Rather than aha moments, with Pernetta I have a series of WTF moments. “If the overweight person can build some muscle, then they will find it much easier to lose weight, because they’ve got this muscle that is then burning calories. Whereas someone like me, if I could relax a bit and loosen up, be a little less intense, I could gain more. People with less muscle tone can gain weight more easily, but they are more flexible.”

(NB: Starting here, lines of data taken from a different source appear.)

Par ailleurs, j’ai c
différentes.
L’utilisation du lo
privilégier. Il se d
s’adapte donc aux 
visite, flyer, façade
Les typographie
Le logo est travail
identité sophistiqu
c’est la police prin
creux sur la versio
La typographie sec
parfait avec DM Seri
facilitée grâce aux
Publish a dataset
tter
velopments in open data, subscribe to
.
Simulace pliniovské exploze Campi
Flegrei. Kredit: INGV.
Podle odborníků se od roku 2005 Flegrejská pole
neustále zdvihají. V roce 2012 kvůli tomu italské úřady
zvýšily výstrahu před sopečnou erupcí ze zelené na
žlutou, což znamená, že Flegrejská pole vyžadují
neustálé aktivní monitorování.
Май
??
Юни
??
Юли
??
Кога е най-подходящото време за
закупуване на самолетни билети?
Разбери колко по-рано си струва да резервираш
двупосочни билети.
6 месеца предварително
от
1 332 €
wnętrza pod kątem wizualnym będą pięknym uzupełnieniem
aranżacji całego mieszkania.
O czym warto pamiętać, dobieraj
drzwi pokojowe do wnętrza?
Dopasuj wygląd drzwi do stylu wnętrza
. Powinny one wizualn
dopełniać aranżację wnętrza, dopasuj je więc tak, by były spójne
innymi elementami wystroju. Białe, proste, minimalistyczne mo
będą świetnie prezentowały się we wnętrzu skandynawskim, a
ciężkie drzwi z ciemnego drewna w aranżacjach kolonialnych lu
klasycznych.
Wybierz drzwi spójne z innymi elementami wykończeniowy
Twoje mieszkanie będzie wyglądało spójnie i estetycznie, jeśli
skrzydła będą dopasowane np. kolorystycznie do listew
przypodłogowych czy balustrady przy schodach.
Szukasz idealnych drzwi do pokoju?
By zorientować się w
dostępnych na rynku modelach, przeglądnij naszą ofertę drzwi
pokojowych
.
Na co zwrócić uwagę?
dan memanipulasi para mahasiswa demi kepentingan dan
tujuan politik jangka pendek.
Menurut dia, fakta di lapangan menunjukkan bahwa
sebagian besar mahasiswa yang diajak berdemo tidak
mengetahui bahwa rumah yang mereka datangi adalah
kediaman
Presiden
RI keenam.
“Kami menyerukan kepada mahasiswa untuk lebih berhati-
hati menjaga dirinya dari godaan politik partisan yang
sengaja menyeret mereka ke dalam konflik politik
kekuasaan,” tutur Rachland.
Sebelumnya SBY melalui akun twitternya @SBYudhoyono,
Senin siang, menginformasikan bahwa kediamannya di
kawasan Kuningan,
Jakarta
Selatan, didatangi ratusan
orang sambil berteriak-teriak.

I can’t believe what I’m hearing. This goes against received wisdom: by this logic, fat people should be awesome at yoga. But what about moves that seem impossible with massive boobs and a big arse? “It doesn’t matter if you’re skinny, big, perfect, or if you’ve had two hip replacements: everyone is going to come up against something. If someone feels suffocated by their boobs in the forward” – she bends over to illustrate – “they are actually compressing their stomach, detoxifying their internal organs, massaging. Day by day, they’ll go an inch farther.”

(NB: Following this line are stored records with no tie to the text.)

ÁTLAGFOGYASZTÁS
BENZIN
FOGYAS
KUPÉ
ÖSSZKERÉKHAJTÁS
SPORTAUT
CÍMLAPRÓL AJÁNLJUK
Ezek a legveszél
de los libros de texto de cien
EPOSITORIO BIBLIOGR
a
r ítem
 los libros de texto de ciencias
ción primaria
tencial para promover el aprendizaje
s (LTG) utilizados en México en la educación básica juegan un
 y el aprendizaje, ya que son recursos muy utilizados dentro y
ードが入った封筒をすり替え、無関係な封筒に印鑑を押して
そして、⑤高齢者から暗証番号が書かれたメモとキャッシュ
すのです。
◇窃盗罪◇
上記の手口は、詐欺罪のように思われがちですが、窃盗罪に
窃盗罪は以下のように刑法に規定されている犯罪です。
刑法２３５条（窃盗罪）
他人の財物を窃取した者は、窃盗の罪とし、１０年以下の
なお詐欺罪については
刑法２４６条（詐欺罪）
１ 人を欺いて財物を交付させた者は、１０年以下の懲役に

If obesity is the disease of the poor, are the big yoga studios guilty of not reaching out? “Maybe,” Pernetta says. “A lot of people are [priced out]. Yoga has got to change, start attracting a whole new level of people who don’t dare go now. Young, fit people need it, but they probably don’t need it as much as someone who’s just had a knee replacement.”

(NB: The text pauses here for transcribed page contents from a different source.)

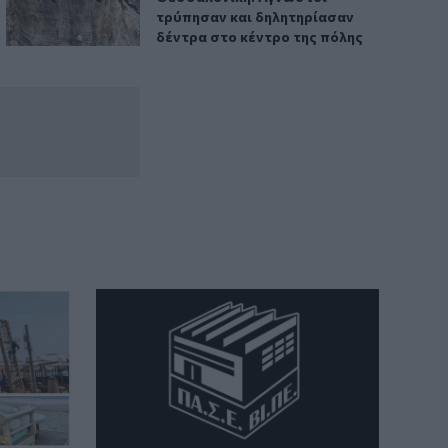
τρύπησαν και δηλητηρίασαν
δέντρα στο κέντρο της πόλης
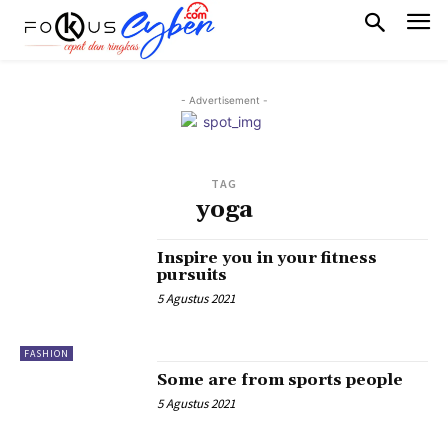
- Advertisement -
TAG
yoga
Inspire you in your fitness
pursuits
5 Agustus 2021
FASHION
Some are from sports people
5 Agustus 2021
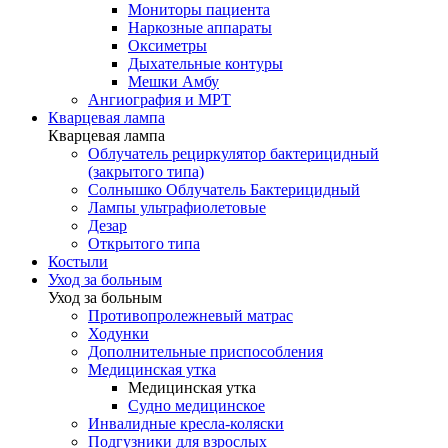
Мониторы пациента
Наркозные аппараты
Оксиметры
Дыхательные контуры
Мешки Амбу
Ангиография и МРТ
Кварцевая лампа
Кварцевая лампа
Облучатель рециркулятор бактерицидный
(закрытого типа)
Солнышко Облучатель Бактерицидный
Лампы ультрафиолетовые
Дезар
Открытого типа
Костыли
Уход за больным
Уход за больным
Противопролежневый матрас
Ходунки
Дополнительные приспособления
Медицинская утка
Медицинская утка
Судно медицинское
Инвалидные кресла-коляски
Подгузники для взрослых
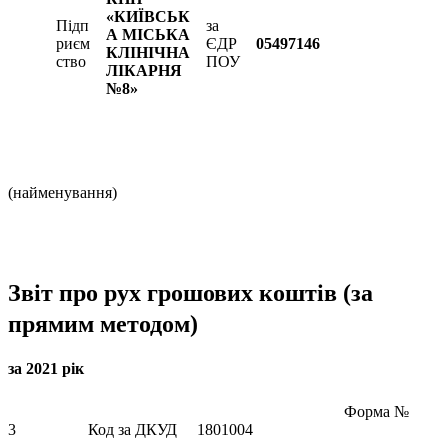
«КИЇВСЬК
Підп
за
А МІСЬКА
риєм
ЄДР
05497146
КЛІНІЧНА
ство
ПОУ
ЛІКАРНЯ
№8»
(найменування)
Звіт про рух грошових коштів (за
прямим методом)
за 2021 рік
Форма №
3 Код за ДКУД 1801004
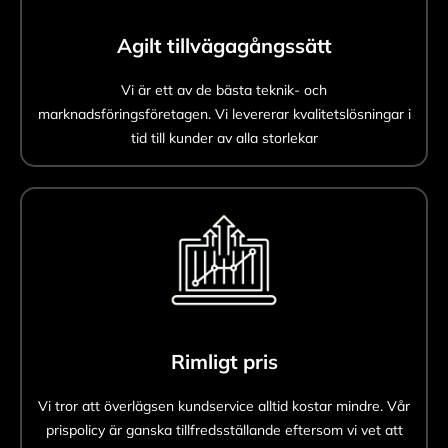
Agilt tillvägagångssätt
Vi är ett av de bästa teknik- och
marknadsföringsföretagen. Vi levererar kvalitetslösningar i
tid till kunder av alla storlekar
Rimligt pris
Vi tror att överlägsen kundservice alltid kostar mindre. Vår
prispolicy är ganska tillfredsställande eftersom vi vet att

Our culture stigmatises fat people. They are made to look stupid on TV diet shows, forced to dance in nude underwear with camera angles the equivalent of a booming Lancashire brass band. The only psychological tool employed on these shows is the shock tactic of having all the fat you eat in a year presented to you in the form of a lard pig sculpture while a doctor repeats how horribly you’re going to die. It’s all stick and no carrot. If I’m going to be a yoga bunny, I need some carrots, please.
Stigma breeds fear, and now young girls are more fearful of being fat than of getting cancer, nuclear war or losing their parents. It’s a culture of fear that only creates more fat people. People who don’t need to panic, who go from a 12 to a 14, feel scared – that they won’t fit in, that they will look wrong doing yoga. So they wait in the margins and, as they wait, they put on more weight. Society makes people so anxious that they avoid the very things that will help them.
Fat yoga could change this. But first we need to get the people who will benefit most through the door, by showing dynamic, fun and smart fat people doing life-fulfilling stuff. We need people like Bondy, helping us to see the possibilities. “We exclude people and judge people, and they don’t feel great about themselves and start behaving in ways that are harmful.” Bondy looks at me over the Skype feed as if this is obvious. “Stigmatising fat people is the last prejudice we’re allowed.”
Make no mistake, Bondy says: “Yoga is not for weight loss. It’s great for strength-conditioning, bone density and lowering blood pressure.” It gets results for both mind and body. “If people come to the practice, learn to love themselves, and develop coping strategies for dealing with a very stressful, fast-paced life, I think they’ll figure out that they are worth looking after.”
She is right. I am no longer intimidated by all those fit mean girls. With yoga in my life I have finally found my balance, somewhere between the downward dog and a yorkshire pudding.